DeFi Risk Modelling: Lending datasets enable analyses of liquidation dynamics, user migration across chains, and systemic risk metrics (e.g., liquidation frequency, Herfindahl decomposition, simulated price-shock health factor recomputation) (Fan et al., 12 Dec 2025).

Access patterns exploit SQL, Python (pandas, pyarrow), and column-store formats (Parquet) for scalable computational querying.

5. Technical Challenges and Engineering Solutions

Dataset construction and operationalization present several technical obstacles:

Clock Skew and Block Time Variability: Different chains feature distinct block times and timestamp accuracies. Solutions include global time-key normalization $(timestamp_{utc}, chain\_id, block\_number, tx\_index)$ , with small $\Delta t$ windows for event linkage (Mancino et al., 24 Oct 2025).
Chain Reorgs and Deduplication: Reorganizations yield “zombie” logs; robust ingestion requires post-confirmation verification, configurable block delay, and periodic “finality sweeps” to repair affected cctx pairs (Augusto et al., 17 Mar 2025).
Cross-Chain Latency and Bridge Finality: Bridge operations may require destination-side proofs; only observed withdrawals with confirmed status are linked, with modular configuration per protocol (Mancino et al., 24 Oct 2025).
Semantic Pairing and Field Mapping: High-dimensional field matching is computationally intensive.
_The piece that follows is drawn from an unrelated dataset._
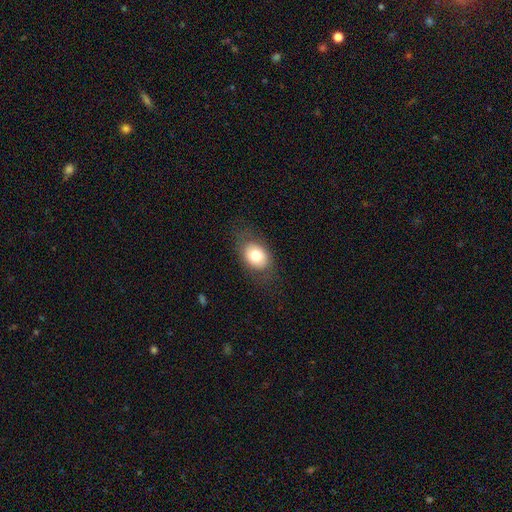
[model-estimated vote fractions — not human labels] Smooth or featured? Predicted: smooth (p=0.74). How rounded? Predicted: in between (p=0.73). Merging? Predicted: none (p=0.77).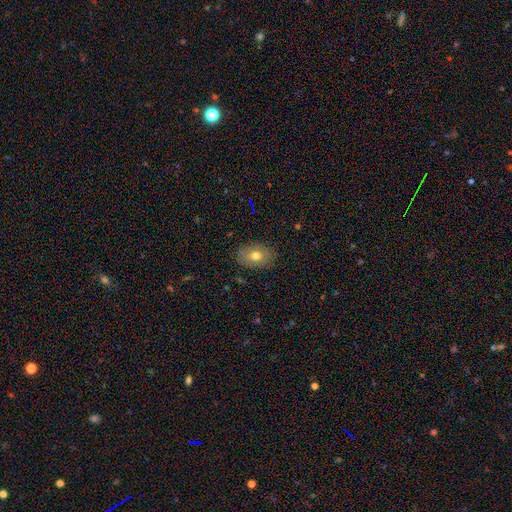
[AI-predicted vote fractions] Morphology: type=smooth (74%); roundness=in between (79%); merging=none (86%).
LLM-based filtering and examiner validation modules address combinatorial search (reducing $>10^{10}$ combinations to $<100$ practical mappings) (Liang et al., 3 Nov 2025).
Extensibility and Modularization: Registry architectures (YAML, pluggable modules) facilitate new chain/bridge integrations; partitioning (by chain, date, event type) and open-source pipelines (Docker, Git-versioned configs) ensure reproducibility and performance at scale (Augusto et al., 17 Mar 2025).

6. Limitations, Extension Opportunities, and Research Directions

Current datasets manifest a number of recognized limitations:

Bridge and Asset Scope: Many datasets focus on fungible (ERC-20, native) tokens; non-fungible assets (ERC-721), novel protocols, and advanced intent-based systems (e.g., Across) remain underrepresented (Augusto et al., 2 Oct 2024).
Proof Semantics: Off-chain verification paradigms (fraud proofs, ZK-proofs) are often abstracted; formal integration of proof-verification logic would enrich security and audit capacity (Augusto et al., 2 Oct 2024).
Aggregator and Internal Flow Coverage: Intermediary protocols (aggregators) can obscure transaction flows; deeper trace extraction and advanced block/transaction graph analysis are advised.
Streaming and Real-Time Analytics: Expanding from backfill archival pipelines to real-time monitoring (Kafka, Flink, kdb+) is recommended for dynamic security and MEV detection (Mancino et al., 24 Oct 2025).
User Experience and Behavioral Metrics: Datasets increasingly feed into user abandonment, capital migration, and cross-chain behavioral analysis, supporting DeFi, MEV, and protocol-level optimization (Fan et al., 12 Dec 2025).

Planned extensions include support for additional chains (Avalanche, BSC, Solana), enhanced asset standard coverage, and improved interface for empirical and simulation-based research.

7. Summary Table of Representative Dataset Properties

Dataset / Tool	Chains/Bridges	Events / Volume	Access Format
XChainWatcher	ETH, GLMR, RON; Nomad/Ronin	81,000 cctxs, $4.2B	CSV, JSONL, Parquet, Datalog (.facts)
ConneX	5 bridges, 5 chains	503,627 paired tx	Relational, Parquet, JSON
Bunny Hops MEV	12 chains, 45 bridges	2.4B tx, 34M bridge	Flat Table, Parquet, Partitioned Index
XChainDataGen	11 chains, 5 bridges	11M cctxs, $28B	SQL/SQLite, Parquet, Custom CLI
Aave V3 Analytics	6 chains (EVM)	50M lending events	CSV shards, Chron. JSON index

These datasets provide the empirical substrate for computational finance, blockchain interoperability, DeFi systemic risk research, and cross-chain security auditing at scale.